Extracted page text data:
#####

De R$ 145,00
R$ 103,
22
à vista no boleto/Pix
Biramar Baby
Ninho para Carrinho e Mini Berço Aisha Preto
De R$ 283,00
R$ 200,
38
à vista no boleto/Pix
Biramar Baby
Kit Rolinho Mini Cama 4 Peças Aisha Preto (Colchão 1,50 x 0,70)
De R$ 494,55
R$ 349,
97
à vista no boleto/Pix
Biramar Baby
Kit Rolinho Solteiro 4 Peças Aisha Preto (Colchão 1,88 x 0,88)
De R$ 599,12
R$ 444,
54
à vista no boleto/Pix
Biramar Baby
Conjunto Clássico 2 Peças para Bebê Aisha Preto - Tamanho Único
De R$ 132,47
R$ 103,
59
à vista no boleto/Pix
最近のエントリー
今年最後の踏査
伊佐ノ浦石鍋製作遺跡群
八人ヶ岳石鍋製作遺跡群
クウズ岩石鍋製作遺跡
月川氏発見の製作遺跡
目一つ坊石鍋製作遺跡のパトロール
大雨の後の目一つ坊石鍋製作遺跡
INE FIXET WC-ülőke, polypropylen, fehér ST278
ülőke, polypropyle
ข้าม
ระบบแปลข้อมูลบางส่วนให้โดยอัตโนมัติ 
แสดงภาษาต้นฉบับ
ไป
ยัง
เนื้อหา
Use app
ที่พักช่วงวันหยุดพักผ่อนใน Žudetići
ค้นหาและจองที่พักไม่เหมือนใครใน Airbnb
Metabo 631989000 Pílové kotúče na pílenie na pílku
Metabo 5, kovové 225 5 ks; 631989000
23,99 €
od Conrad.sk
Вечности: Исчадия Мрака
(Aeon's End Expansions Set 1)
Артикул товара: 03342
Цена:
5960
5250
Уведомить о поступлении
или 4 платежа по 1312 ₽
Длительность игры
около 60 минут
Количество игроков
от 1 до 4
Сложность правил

#####

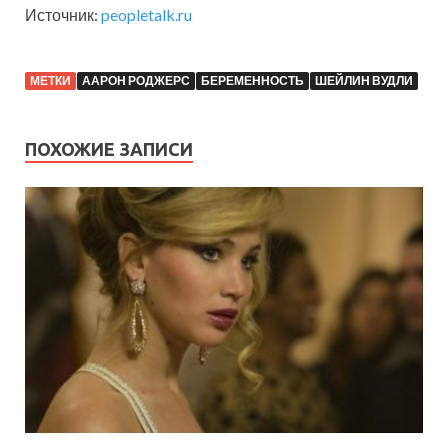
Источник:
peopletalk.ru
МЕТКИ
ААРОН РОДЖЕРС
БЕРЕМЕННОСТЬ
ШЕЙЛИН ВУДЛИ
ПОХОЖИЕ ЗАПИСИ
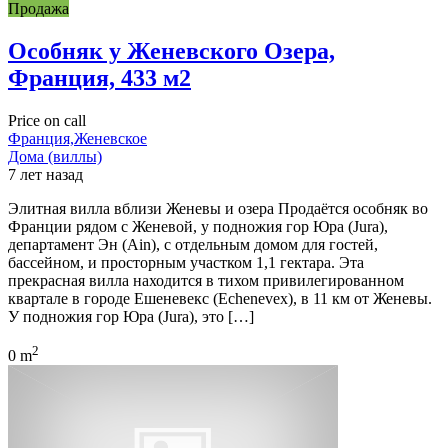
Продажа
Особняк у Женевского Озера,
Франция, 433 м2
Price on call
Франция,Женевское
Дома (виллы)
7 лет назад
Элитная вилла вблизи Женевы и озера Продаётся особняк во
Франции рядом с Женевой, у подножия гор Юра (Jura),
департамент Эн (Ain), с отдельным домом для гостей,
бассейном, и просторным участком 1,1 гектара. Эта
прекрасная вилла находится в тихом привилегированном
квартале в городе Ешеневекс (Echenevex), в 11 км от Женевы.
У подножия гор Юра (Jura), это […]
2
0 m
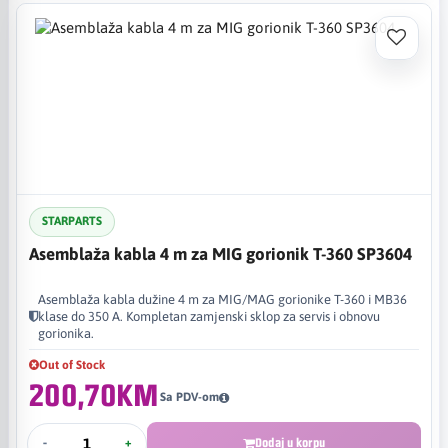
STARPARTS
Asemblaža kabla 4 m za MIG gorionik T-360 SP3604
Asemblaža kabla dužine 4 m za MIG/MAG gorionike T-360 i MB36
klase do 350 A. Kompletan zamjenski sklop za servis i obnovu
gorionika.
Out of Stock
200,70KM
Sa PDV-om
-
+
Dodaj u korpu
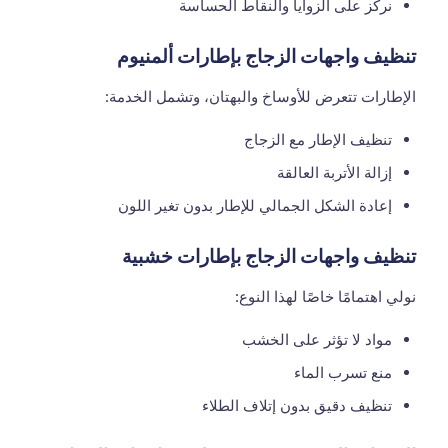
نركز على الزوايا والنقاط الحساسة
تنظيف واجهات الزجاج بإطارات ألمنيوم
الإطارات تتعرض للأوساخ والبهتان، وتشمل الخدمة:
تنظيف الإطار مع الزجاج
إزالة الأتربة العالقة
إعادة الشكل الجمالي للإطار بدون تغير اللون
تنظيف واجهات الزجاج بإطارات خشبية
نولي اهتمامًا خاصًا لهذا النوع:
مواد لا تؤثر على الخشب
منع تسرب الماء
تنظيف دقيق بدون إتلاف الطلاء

#####

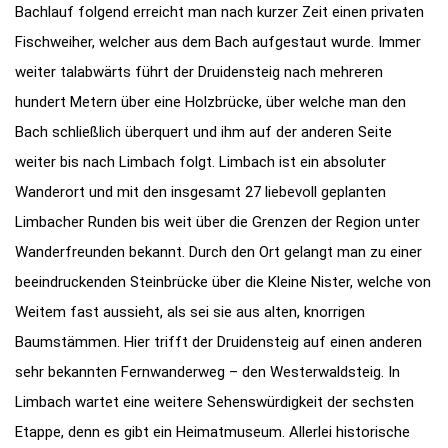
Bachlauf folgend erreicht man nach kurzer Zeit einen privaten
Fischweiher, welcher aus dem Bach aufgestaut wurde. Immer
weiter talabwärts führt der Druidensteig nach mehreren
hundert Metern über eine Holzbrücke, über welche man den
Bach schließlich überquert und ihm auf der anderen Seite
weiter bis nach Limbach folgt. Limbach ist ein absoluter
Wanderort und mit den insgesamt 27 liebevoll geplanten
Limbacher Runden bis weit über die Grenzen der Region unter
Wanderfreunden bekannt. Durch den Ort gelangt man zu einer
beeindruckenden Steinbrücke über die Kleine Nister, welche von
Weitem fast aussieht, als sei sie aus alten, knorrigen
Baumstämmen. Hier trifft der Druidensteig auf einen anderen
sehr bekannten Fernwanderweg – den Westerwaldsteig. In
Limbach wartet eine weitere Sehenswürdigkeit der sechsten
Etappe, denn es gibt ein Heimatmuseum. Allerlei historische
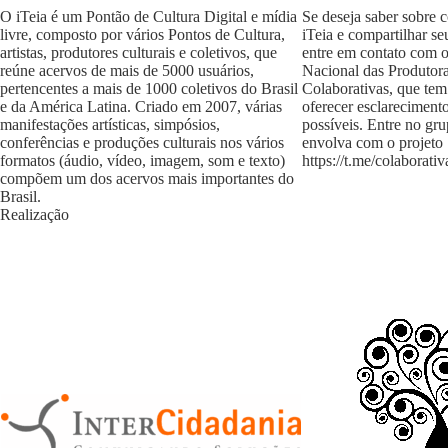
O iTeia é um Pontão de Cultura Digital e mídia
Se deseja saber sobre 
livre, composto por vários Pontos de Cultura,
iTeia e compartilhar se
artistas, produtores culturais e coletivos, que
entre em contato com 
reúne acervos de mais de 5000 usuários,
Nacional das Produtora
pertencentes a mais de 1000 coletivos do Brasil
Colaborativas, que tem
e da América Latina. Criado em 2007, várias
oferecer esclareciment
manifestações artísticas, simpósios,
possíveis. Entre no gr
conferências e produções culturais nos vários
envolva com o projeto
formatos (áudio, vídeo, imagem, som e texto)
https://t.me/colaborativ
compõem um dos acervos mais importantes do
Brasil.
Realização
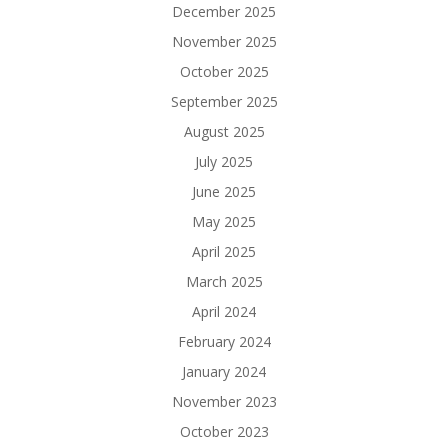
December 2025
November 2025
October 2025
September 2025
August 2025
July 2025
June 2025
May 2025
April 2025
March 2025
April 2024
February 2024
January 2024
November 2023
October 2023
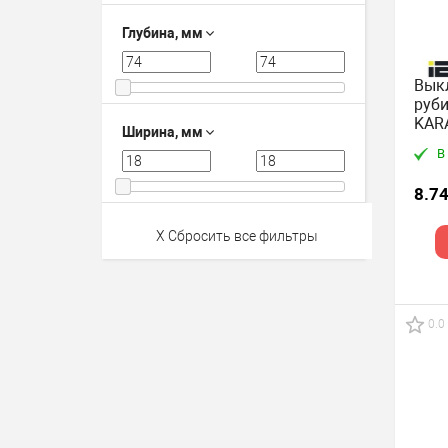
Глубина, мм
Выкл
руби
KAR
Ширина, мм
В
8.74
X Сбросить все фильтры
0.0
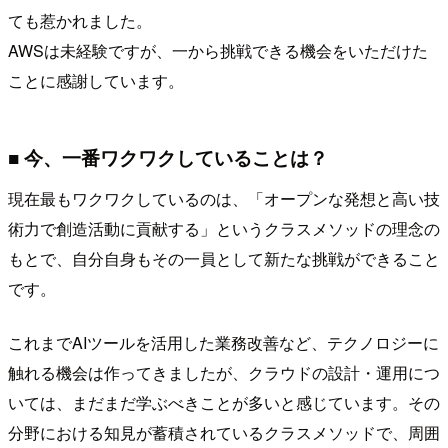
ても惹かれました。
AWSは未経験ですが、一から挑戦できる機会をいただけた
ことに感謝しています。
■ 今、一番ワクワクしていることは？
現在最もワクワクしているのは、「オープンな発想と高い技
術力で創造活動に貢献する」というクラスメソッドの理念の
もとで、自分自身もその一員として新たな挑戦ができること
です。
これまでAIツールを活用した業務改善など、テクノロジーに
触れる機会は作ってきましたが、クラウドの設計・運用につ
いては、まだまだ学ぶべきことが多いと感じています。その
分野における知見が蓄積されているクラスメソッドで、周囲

#####

→ **Problem statement**: Out of the records above, pick each line that contains the string "вилла".

→ **Exercise response**:
Элитная вилла вблизи Женевы и озера Продаётся особняк во
прекрасная вилла находится в тихом привилегированном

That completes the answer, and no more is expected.